Kids (and adults) say the darndest things
In August I asked my cousin Kate, age 10, for input on articles for Kidsville News, a local children’s magazine. I’d been writing for Kidsville for several months when I realized I’d never actually asked any kids what they might be interested in reading.
Strong opinions abound in our family, and Kate did not disappoint. Based on Kate’s suggestions, I’m shooting for more “did you know” stories and info about recognizable places around town.
Coastal Heritage Society (CHS) is way ahead when it comes to asking for input. This Monday they’re holding the first of three forums to gather ideas for a children’s museum in Savannah for kids ages 2 to 10.
“The goal of the museum is to provide children with interactive ways to learn about the cultural heritage of this area of the state,” says Beth Parr, education specialist for CHS.
June 2010 is the planned opening for the 32,000 square foot museum in the Coach and Paint Shops on the Roundhouse property. Three million dollars in SPLOST funds will restore the building on the corner of Jones and Boundary Streets, with another $4 million in private funds raised “to do all the exhibits and refit the building and the courtyard,” says Parr.
“The public meetings will give people accurate information about what’s happening,” says Parr, “and to give us input into things they’ve seen, things they want to make sure we know about, and concerns they have.”
The forums are designed for adults only, but my cousin Kate will have a chance to submit ideas from the comfort of her school classroom. Next month a survey will go out to first through fourth graders “to get their input on what they think should be in the children’s museum.”
Some ideas so far? “We’re looking at something that will be like a big sailing ship, providing opportunities for children to climb and cook and sail the seas,” says Parr. “Shops like Factors Walk where children will be able to role-play. We’ll have an infant toddler area. Maybe something with underwater exploration.”
Children’s Museum Public Forums: Mon., Oct. 22, 5:15 p.m. St. Mary’s Community Center, 812 West 36th St. Tue., Oct. 30, 2 p.m. Georgia Center for Continuing Education behind the Visitors Center on MLK Jr. Blvd. Sat., Nov. 17, 10 a.m. Armstrong Atlantic State University, University Hall Room 157
Info: Beth Parr, 663-7466, or firstname.lastname@example.org
Eastside Target: Can we get there from here?
Two and a half years after Home Depot built its Eastside store, this week’s opening of an eastside Target and the accompanying Victory Square redevelopment might be called the capstone on the economic boom at the Skidaway and Victory intersection.
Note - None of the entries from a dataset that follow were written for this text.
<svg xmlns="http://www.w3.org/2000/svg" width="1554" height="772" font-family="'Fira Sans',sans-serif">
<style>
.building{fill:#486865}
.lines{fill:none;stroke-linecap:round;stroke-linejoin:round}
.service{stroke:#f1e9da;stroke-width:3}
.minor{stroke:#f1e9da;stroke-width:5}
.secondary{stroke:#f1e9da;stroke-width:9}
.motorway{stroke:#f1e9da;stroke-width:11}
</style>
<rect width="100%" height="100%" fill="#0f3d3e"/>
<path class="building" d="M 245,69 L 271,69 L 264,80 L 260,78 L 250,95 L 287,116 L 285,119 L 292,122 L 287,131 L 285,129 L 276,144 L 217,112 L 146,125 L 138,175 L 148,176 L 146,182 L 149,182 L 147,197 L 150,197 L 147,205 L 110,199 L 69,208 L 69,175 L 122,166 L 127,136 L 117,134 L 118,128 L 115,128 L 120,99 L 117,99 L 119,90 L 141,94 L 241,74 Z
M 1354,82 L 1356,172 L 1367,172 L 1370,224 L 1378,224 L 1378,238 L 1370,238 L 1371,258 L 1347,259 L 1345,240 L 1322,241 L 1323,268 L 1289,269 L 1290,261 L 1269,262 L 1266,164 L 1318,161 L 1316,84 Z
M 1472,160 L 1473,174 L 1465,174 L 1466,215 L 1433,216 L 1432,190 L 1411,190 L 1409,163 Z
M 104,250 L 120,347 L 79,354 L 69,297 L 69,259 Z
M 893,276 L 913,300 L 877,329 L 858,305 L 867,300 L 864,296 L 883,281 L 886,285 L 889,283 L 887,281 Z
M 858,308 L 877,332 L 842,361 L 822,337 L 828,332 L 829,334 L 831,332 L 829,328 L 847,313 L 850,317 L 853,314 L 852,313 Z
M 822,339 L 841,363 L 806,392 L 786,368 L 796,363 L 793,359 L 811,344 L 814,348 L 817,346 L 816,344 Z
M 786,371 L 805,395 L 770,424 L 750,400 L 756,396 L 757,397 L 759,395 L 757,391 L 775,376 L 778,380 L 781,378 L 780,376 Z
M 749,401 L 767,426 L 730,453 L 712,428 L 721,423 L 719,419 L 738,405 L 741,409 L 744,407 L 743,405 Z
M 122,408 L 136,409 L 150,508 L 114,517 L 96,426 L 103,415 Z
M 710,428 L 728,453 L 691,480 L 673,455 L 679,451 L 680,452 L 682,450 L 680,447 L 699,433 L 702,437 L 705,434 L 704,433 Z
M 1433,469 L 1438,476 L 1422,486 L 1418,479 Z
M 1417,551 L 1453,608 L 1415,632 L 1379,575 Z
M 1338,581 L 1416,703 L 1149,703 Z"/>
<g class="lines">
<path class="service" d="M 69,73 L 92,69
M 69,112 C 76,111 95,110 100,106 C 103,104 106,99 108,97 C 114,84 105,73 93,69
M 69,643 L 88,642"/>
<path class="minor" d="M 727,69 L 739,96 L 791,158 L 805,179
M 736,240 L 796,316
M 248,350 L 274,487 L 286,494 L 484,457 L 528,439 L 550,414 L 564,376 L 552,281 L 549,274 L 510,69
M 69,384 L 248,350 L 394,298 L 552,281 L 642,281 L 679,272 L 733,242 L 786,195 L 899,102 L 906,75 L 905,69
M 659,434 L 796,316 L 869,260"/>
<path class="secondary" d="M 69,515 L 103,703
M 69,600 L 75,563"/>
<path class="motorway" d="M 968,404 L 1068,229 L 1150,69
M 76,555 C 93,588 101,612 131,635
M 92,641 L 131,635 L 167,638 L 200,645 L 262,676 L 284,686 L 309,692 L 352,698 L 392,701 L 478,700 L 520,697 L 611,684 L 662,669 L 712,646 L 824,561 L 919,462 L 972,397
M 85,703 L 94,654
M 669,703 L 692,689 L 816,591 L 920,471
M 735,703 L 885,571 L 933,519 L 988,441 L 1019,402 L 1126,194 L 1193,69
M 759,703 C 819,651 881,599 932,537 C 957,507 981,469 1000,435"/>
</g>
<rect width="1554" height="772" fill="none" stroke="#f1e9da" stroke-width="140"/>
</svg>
In the past two years a new multiplex movie theater, a new grocery store, a community theater and new or expanded restaurants have given a jolt of energy to the mix of longtime neighborhood businesses.
Like Home Depot, Target and the soon-to-open Staples office supply store are likely to draw customers from Tybee to downtown, expanding the draw from the immediate vicinity.
So it would be nice if there was some way to get in and out of this shoppers’ paradise other than by car.
Unlike the Savannah Mall Target, the new store is less than a mile as the crow flies from thousands of shoppers in vibrant neighborhoods like Victory Heights and Parkside, with Baldwin Park, Gordonston and Ardsley not much farther.
Yet only the determined or desperate will find the courage to walk along the sidewalk-less shoulders of Victory Drive or Skidaway. The only stretches of sidewalk are found along Victory, one block in each direction from the Truman Parkway, perhaps added as part of that construction project.
Most neighborhoods west of Bee Road have ample sidewalks, and those without still beckon walkers into their narrow streets. But the Truman Parkway and large parcels of mostly undeveloped or commercial land west of the Truman block a straight-shot walk to Daffin Park and points further west, and busy Skidaway and Victory offer no safe walk routes.
CAT bus service deposits riders at shelters on the main thoroughfares, mere inches from the busy traffic lanes. When the CAT bus arrives, it has no bus turnout to allow traffic to pass while passengers board. It’s easy for a delayed driver behind a bus to forget that one partially full CAT vehicle is taking several cars out of the traffic.
Last Thursday I walked in a circle for a mile around Forsyth Park, just to feel the fresh air. On Saturday night I walked a mile and a half downtown, from a coffee shop to a pub, since it was easier and more fun than moving the car. On Sunday afternoon, I walked about three fourths of a mile from my house to Grayson Stadium and back, passing neighbors in both directions coming and going from the Folk Festival.
And then, because there was no other way to do it, I got into my car and drove one and a half miles to Victory Square to buy a toothbrush.
The Eastside may be on Target when it comes to shopping, but for transportation planning, it appears we have missed the mark.